Longtime Chicago Ald. Edward M. Burke doesn’t have much to show for the alleged scheming outlined in his federal racketeering indictment.
But that may be due, in part, to a Texas executive who testified Monday that he dragged his feet after his boss told him to hire the powerful politician’s law firm in 2017.
Jimmy Wachaa worked for Shoukat Dhanani, whose company owned hundreds of Burger King restaurants — including one in Burke’s 14th Ward. Wachaa said Dhanani told him to give property tax appeal work to Burke’s law firm in late 2017 or early 2018. But by May 2018, Wachaa still hadn’t done so.
Wachaa finally emailed his boss to ask, “Are we done with whatever we needed from Alderman Burke? I prefer not to give them our portfolio.”
Burke’s firm, he wrote, “seemed very disorganized.”
During Wachaa’s cross-examination Monday, Burke attorney Joseph Duffy got right to the point. Duffy asked, “You were kind of stringing them along, isn’t that fair?”
“You could say so,” Wachaa replied.
Jurors heard from Wachaa as prosecutors returned to evidence revolving around the Burger King near 41st and Pulaski. Burke is accused of trying to shake business for his private law firm out of Dhanani’s company as it sought to remodel the restaurant.
The jury also wound up hearing from a longtime employee of Burke’s firm, who explained how a process meant to shield Burke from conflicts of interest apparently failed to do so in 2018.
A federal grand jury indicted Burke in 2019, charging him with racketeering, bribery and extortion. He is also accused of using his seat on the City Council to steer business to his law firm at the time, Klafter & Burke, through schemes involving the Old Post Office and a Binny’s Beverage Depot on the Northwest Side.
He is also accused of threatening to block an admission fee increase at the Field Museum because it failed to respond when he recommended his goddaughter for an internship.
Burke left the City Council earlier this year after serving a record 54 years.
Dhanani took the stand about two weeks ago, telling jurors he had a “gut feeling” when the remodeling of his Burger King was shut down in 2017 that he should have hired Burke’s firm. Dhanani testified that he spoke to Wachaa after a meeting with Burke late that year.
Burke’s assistant, Meaghan Synowiecki, quickly got in touch with Wachaa by email. Jurors on Monday again saw the back-and-forth that followed between Synowiecki and Wachaa about Dhanani’s Burger King locations in Illinois, for which Burke apparently hoped to land tax work.
At one point, Wachaa asked Synowiecki, “Can you please confirm that I am sending all IL locations or only Cook County locations.”
She replied, “It would be all IL locations.”
But Wachaa confirmed on Monday for Assistant U.S. Attorney Sarah Streicker that he made the decision not to hire Burke’s firm — even though Dhanani told him to give Burke business for 10 or 20 sites.
Wachaa said “it seemed like we weren’t going to get the type of service” he wanted from Burke’s firm. Specifically, “speed, accuracy and organization.”
Shoukat Dhanani’s son, Zohaib Dhanani, began to testify near the end of the day Monday.

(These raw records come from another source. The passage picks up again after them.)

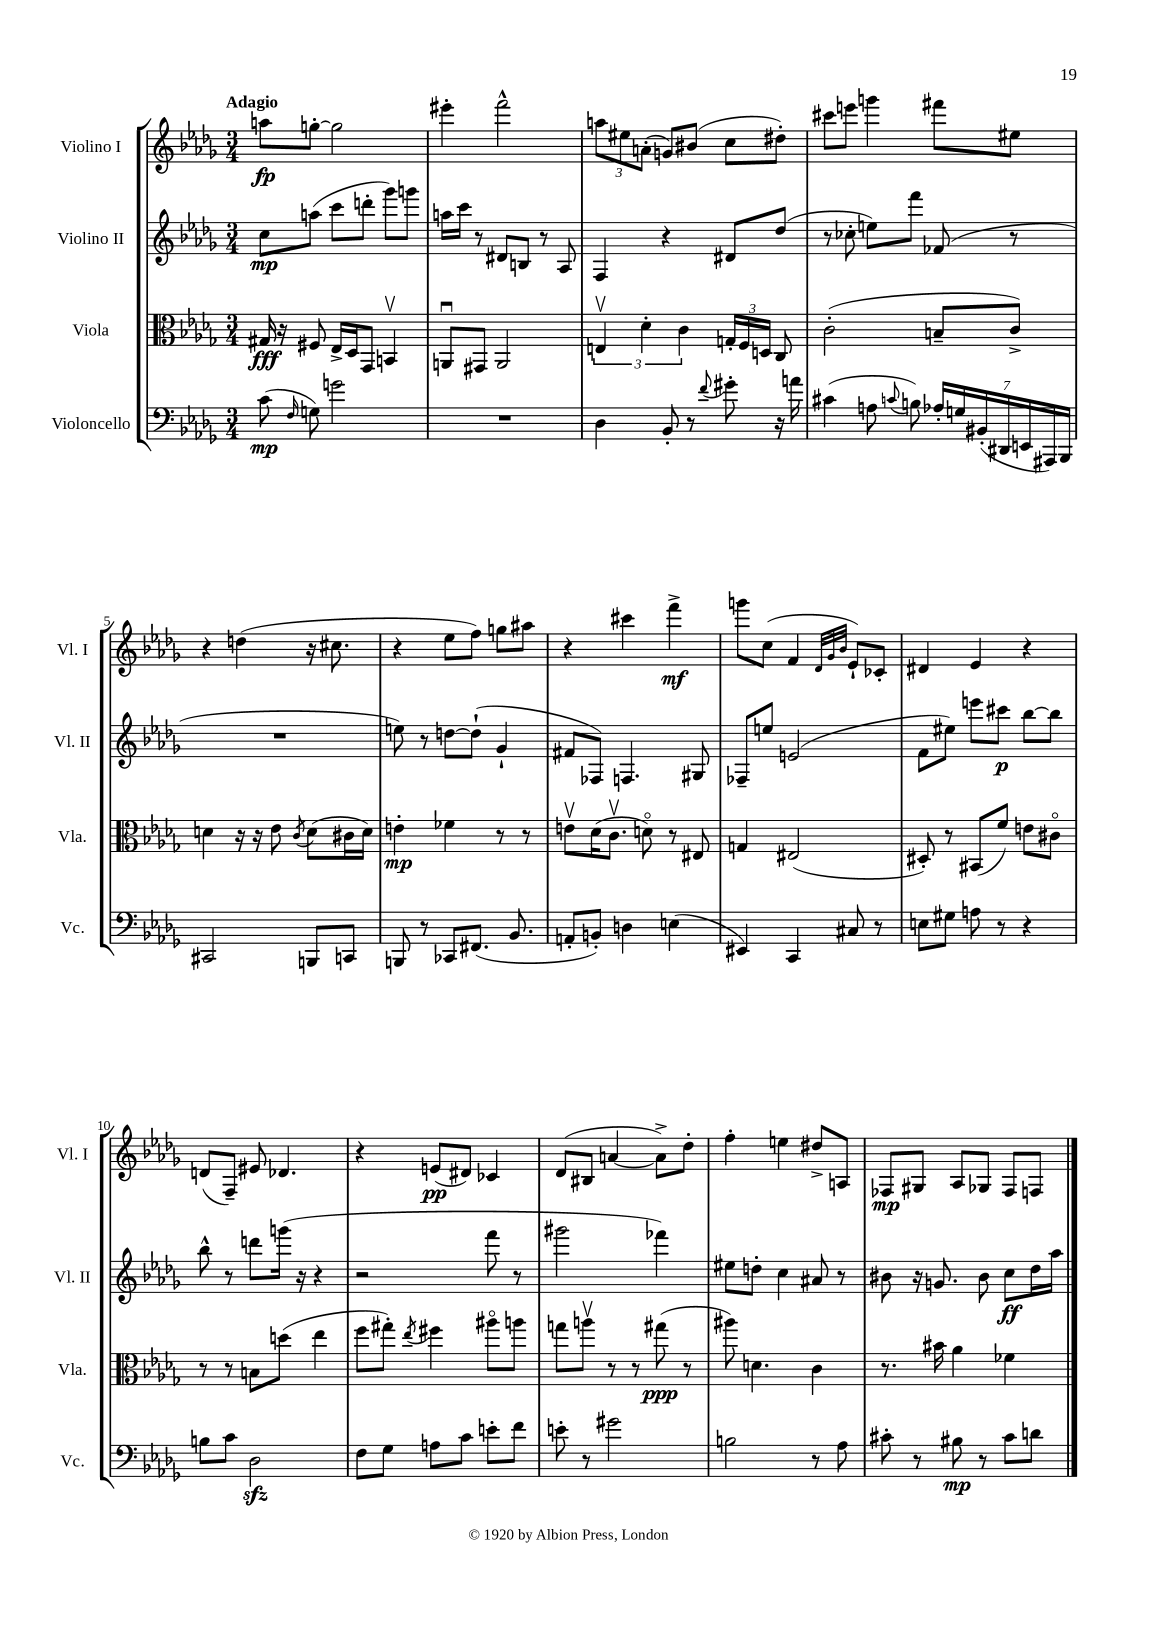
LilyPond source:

<<
\new StaffGroup <<
\new Staff = "s0" \with { instrumentName = "Violino I" shortInstrumentName = "Vl. I" } {
    \clef treble \key des \major \numericTimeSignature \time 3/4 \tempo "Adagio"
    \autoBeamOff a''8[\fp g''8]~-. g''2 |
    eis'''4-. f'''2-^ |
    \tuplet 3/2 { a''8[ eis''8 a'8]-.( } g'8[) bis'8]( c''8[ dis''8]-.) |
    cis'''8[ e'''8] g'''4 fis'''8[ eis''8] |
    r4 d''4( r16 cis''8. |
    r4 ees''8[ f''8]) g''8[ ais''8] |
    r4 cis'''4 f'''4->\mf |
    g'''8[ c''8]( f'4 \grace { des'32[ ges'32 bes'32] } ees'8[-!) ces'8]-. |
    dis'4 ees'4 r4 |
    d'8[( f8]--) eis'8 des'4. |
    r4 e'8[\pp( dis'8]) ces'4 |
    des'8[( bis8] a'4~ a'8[->) des''8]-. |
    f''4-. e''4 dis''8[-> a8] |
    fes8[\mp gis8] aes8[ ges8] fes8[ f8] \bar "|." |
}
\new Staff = "s1" \with { instrumentName = "Violino II" shortInstrumentName = "Vl. II" } {
    \clef treble \key des \major \numericTimeSignature \time 3/4
    \autoBeamOff c''8[\mp a''8]( c'''8[ d'''8]-. ges'''8[) g'''8] |
    a''16[ c'''16] r8 dis'8[ b8] r8 aes8 |
    f4 r4 dis'8[ des''8]( |
    r8 ces''8-. e''8[) f'''8] fes'8( r8 |
    R2. |
    e''8) r8 d''8[~ d''8]-!( ges'4-! |
    fis'8[ fes8]) f4. gis8 |
    fes8[-- e''8] e'2( |
    f'8[ eis''8]) e'''8[ cis'''8]\p bes''8[~ bes''8] |
    bes''8-^ r8 d'''8[ g'''16]( r16 r4 |
    r2 f'''8 r8 |
    gis'''2 fes'''4) |
    eis''8[ d''8]-. c''4 ais'8 r8 |
    bis'8 r16 g'8. bis'8 c''8[\ff des''16 aes''16] \bar "|." |
}
\new Staff = "s2" \with { instrumentName = "Viola" shortInstrumentName = "Vla." } {
    \clef alto \key des \major \numericTimeSignature \time 3/4
    \autoBeamOff gis16\fff r16 fis8 ees16[-> des16 ges,8] b,4\upbow |
    a,8[\downbow gis,8] a,2 |
    \tuplet 3/2 { e4\upbow des'4-. c'4 } \tuplet 3/2 { g16[-. f16 d16] } c8 |
    c'2-.( b8[-- c'8]->) |
    d'4 r16 r16 ees'8 \acciaccatura { c'8 } d'8[( cis'16 d'16]) |
    e'4-.\mp fes'4 r8 r8 |
    e'8[\upbow des'16( c'8.]\upbow d'8\flageolet) r8 eis8 |
    g4 eis2( |
    dis8-.) r8 bis,8[( f'8]) e'8[ cis'8]\flageolet |
    r8 r8 b8[ d''8]( ees''4 |
    f''8[ gis''8]-.) \acciaccatura { ees''8 } fis''4 ais''8[\flageolet a''8] |
    g''8[ a''8]\upbow r8 r8 gis''8\ppp( r8 |
    ais''8) d'4. c'4 |
    r8. bis'16 aes'4 fes'4 \bar "|." |
}
\new Staff = "s3" \with { instrumentName = "Violoncello" shortInstrumentName = "Vc." } {
    \clef bass \key des \major \numericTimeSignature \time 3/4
    \autoBeamOff c'8\mp( \grace { f16 } g8) g'2 |
    R2. |
    des4 bes,8-. r8 \appoggiatura { f'8 } gis'8-. r16 a'16 |
    cis'4( a8 \appoggiatura { c'8 } b8) \tuplet 7/4 { aes16[-. g16 bis,16-.( dis,16 e,16 ais,,16) bes,,16] } |
    cis,2 b,,8[ c,8] |
    b,,8 r8 ces,8[ fis,8.]( bes,8. |
    a,8[-. b,8]-.) d4 e4( |
    eis,4) c,4 cis8 r8 |
    e8[ gis8] a8 r8 r4 |
    b8[ c'8] des2\sfz |
    f8[ ges8] a8[ c'8] e'8[-. f'8] |
    e'8-. r8 gis'2 |
    b2 r8 aes8 |
    cis'8-. r8 bis8\mp r8 cis'8[ d'8] \bar "|." |
}
>>
>>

In one unusual moment in the trial, prosecutors agreed to let Burke’s defense attorneys call to the stand one of their own witnesses, even though prosecutors are still putting on their case. That’s because the witness, a longtime employee of Burke’s law firm, had a medical scheduling issue that would make her unavailable later in the trial.
That employee, Gabriella Garcia-Martinez, told jurors about a process at the firm designed to catch any conflicts of interest for Burke before he cast a problematic vote in the City Council.
She tried to explain to jurors why the firm apparently did not flag a conflict involving the developer of Chicago’s Old Post Office. The jury heard last week that the developers wound up hiring Burke’s law firm to do property tax appeal work for the Sullivan Center Offices at State and Madison. However, jurors also learned that the paperwork for that deal initially misidentified the client.
Burke voted in favor of a tax-increment financing proposal for the Old Post Office developers, 601W Companies, after securing their business, prosecutors allege. However, Garcia-Martinez testified that, at the time of the vote, 601W Companies did not appear in the Klafter & Burke database because of the initial misidentification.
Assistant U.S. Attorney Diane MacArthur later asked her whether Burke could have identified the conflict on his own.
“Mr. Burke was not tied or bound in any way by the findings of his staff members within Klafter & Burke?” MacArthur said.
“No,” Garcia-Martinez said. “I mean, no.”